Most previous England managers prosecuted the country against club war on the understanding that hard-won time with their players would be put to constructive use. In the East End tonight, however, we get another brief running of the "Eriksson Follies".

One temptation is to believe that the Swede, appalled by the combination of myopia and self-interest displayed by the big clubs, is quite perversely turning the whole business of friendly matches into an elaborate joke.

If it is so, George Cohen is not smiling. The World Cup-winning full-back, who was an integral part of Sir Alf Ramsey's relentless planning for the 1966 tournament, continues to be aghast at the absence of systematic team-building.

"I think the approach is abysmal," Cohen says. "For a start I hate this awarding of cheap caps for cameo sketches in bits of meaningless matches. Not so long ago an international cap was the reward for outstanding talent or an impressive body of work in club football, and generally both. Now the whole process of selection has been devalued. Caps are being passed around as though they come from a bag of sweets.

"International footballers should play international matches... not a series of walk-on parts, which are utterly pointless. You have to bear in mind that great midfield players like Johnny Haynes and Bobby Charlton could produce superb, dominating performances while being on the ball for no more than two of the 90 minutes.

"A full-back can do his job perfectly well, running, covering, applying pressure on an attacker without a touch of the ball for 15 minutes. When you look at the situation in this context, the current selection policy is made to look totally absurd."

Cohen's point about the irrelevance of so much of the international experience of a rapidly expanding number of capped marginal players is persuasively underlined by the fate of Chelsea's impressively maturing midfielder Frank Lampard, who returns to his old hunting ground for his eighth cap. Lampard has been an important factor in Chelsea's consolidation of a place near the top of the Premiership. Hungry for the ball and increasingly able to make constructive use of it, Lampard should now be able to point to eight games as a sound basis for any call to the colours in more serious action. But the fact is that he has yet to play in a competitive international ­ and, even more significantly, not one of his seven appearances in friendly matches have stretched for more than 45 minutes.

"Sometimes," says Cohen, "it is hard to make a proper judgement on a 90-minute effort. What can you do with 45 minutes except shoot in the dark? I have to agree with Sir Alex Ferguson when he says this is a silly game against Australia. Of course, I have to believe in the value of friendly matches. How else can you build true understanding between team-mates without having them play together regularly? What we are coming down to, when you think about it, is the question: does international football matter any more? Brazil play full-strength teams against quite soft opposition ­ just to get the feeling of scoring lots of goals. Great performances don't happen. A lot of building goes into them."

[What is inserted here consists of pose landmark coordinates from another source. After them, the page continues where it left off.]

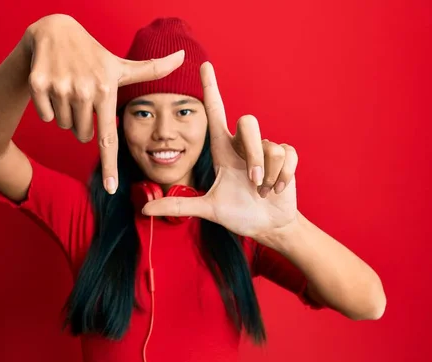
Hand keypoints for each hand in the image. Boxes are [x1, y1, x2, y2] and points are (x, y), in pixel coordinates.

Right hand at [22, 14, 184, 193]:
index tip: (112, 189)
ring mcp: (60, 87)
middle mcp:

Cohen sees a case for reinstating the old Home Internationals. "I don't really know why they were abandoned," he says. "I suppose it was mostly English arrogance, but the result was we lost three fixtures a season which had the certainty of commitment. The opposition had reached a low ebb, but the Welsh would certainly give England a serious game now and we could be pretty sure the Scots would get themselves up for the England game. Look at what happened when we played them in Euro 1996 and qualification for Euro 2000. The other lost benefit was that the Scots would probably have been willing to knock down Wembley for us for free."

Meanwhile, Sven Goran Eriksson's cabaret season rolls on.